Using the same approach they recently used to create effective vaccine candidates against COVID-19 and respiratory syncytial virus (RSV), scientists are tackling another virus: the tick-borne Crimean-Congo hemorrhagic fever (CCHF). It causes death in up to 40% of cases, and the World Health Organization identified the disease as one of its top priorities for research and development. The results appear today in the journal Science.
Using what scientists refer to as structural virology, a research consortium called Prometheus reconstructed the first 3-D atomic-scale maps, or structures, of an infection-causing part of the virus that allows it to infect host cells. The team also determined how two neutralizing antibodies, fished from recovered patients, disrupt the virus’s ability to infect a cell, which together with the structural information, offers insights for developing therapeutics against the virus.
The research echoes a key approach that scientists, including The University of Texas at Austin’s Jason McLellan, have used in recent years to fight COVID-19 and RSV, signaling the emerging prominence of structural virology—the use of exquisitely detailed imaging of viral components to find their weaknesses—in preventing pandemics and curbing infectious disease.
“Crimean-Congo hemorrhagic fever is a terrible disease and is endemic in Africa, Asia and Europe, without any approved vaccines or antibody therapies to date,” said McLellan, a professor of molecular biosciences and a co-corresponding author on the study. “With structural virology, we’re finding out the secrets of these proteins on the surface of viruses and their vulnerabilities—and that helps us to build better therapeutics and vaccines.”
Directed by Kartik Chandran, professor of microbiology and immunology at the Albert Einstein School of Medicine, the Prometheus team is made up of McLellan’s and other academic labs, biotech companies and the U.S. Army Medical Research Institute of Infectious Diseases. The consortium previously identified two antibodies from recovered CCHF patients that potently neutralize the virus. They then combined the virus-binding regions from the two antibodies to produce a “bispecific antibody” that clears infections in sick mice and protects uninfected mice from the CCHF virus.
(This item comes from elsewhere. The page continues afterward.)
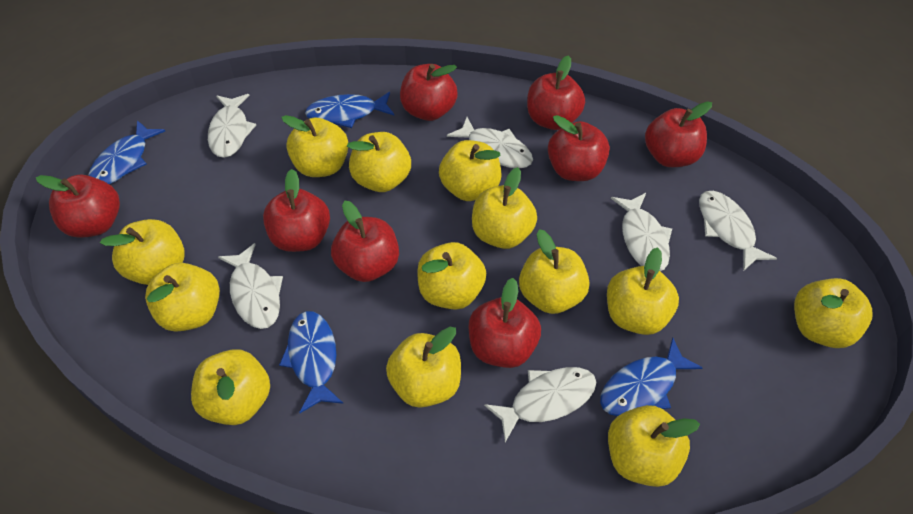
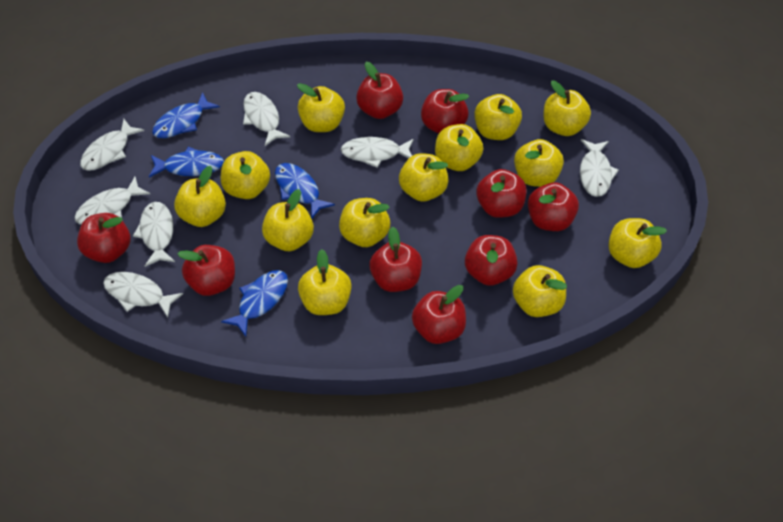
red apple: 8 -> 9
white fish: 6 -> 7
They’re now working to develop a more stable version that could be tested in human clinical trials.
“Let’s say a researcher, health care worker or a military person from the U.S. needs to visit the Middle East or Africa,” said Akaash Mishra, a University of Texas at Austin graduate student in McLellan’s lab and first author of the paper. “Before they go, they could get a prophylactic shot with one of these antibodies to protect against infection. This is called passive immunization and would protect them for several weeks to months.”
The bispecific antibody could also help patients already infected with CCHF to recover from infection and prevent mortality. Insights from the research could also be used for the creation of a future vaccine.
The CCHF virus relies on a shape-shifting molecule on its surface, called the Gc protein, to fuse with host cells. To effectively stop the virus from infecting a cell, a therapeutic agent needs to target the protein’s pre-fusion shape. McLellan’s lab used X-ray crystallography to determine the structure of the pre-fusion Gc protein bound to neutralizing antibodies from recovered patients. Meanwhile, the lab of Félix Rey at Institut Pasteur determined the post-fusion shape.
By studying the pre-fusion and post-fusion shapes and locating where various antibodies bind, the researchers determined that one antibody prevents the Gc protein from changing into the post-fusion shape, and the other prevents it from inserting part of itself into the membrane of a host cell. This helps explain why these two antibodies combined are so effective at blocking the virus from infecting cells.
CCHF is primarily transmitted by ticks, and infectious disease experts warn that the threat of the virus could grow, as the tick responsible for its spread is found in more places due to climate change and other factors.
“Not many people had heard about coronaviruses before COVID-19 became a pandemic,” Mishra said. “I think we need to be better prepared with such emerging viruses, which may not be causing an epidemic at this point in the U.S. but still have major potential for future outbreaks.”